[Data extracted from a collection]
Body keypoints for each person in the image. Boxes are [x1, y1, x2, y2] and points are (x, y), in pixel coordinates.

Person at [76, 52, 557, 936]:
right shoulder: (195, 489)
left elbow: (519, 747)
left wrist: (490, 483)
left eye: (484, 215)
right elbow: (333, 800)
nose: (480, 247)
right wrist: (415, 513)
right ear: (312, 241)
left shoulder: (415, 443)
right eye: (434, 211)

§ WHAT THE TASK REQUIRES: Give back all the records above exactly as they were written.

§ SOLUTION BELOW:
Body keypoints for each person in the image. Boxes are [x1, y1, x2, y2] and points are (x, y), in pixel coordinates.

Person at [76, 52, 557, 936]:
right shoulder: (195, 489)
left elbow: (519, 747)
left wrist: (490, 483)
left eye: (484, 215)
right elbow: (333, 800)
nose: (480, 247)
right wrist: (415, 513)
right ear: (312, 241)
left shoulder: (415, 443)
right eye: (434, 211)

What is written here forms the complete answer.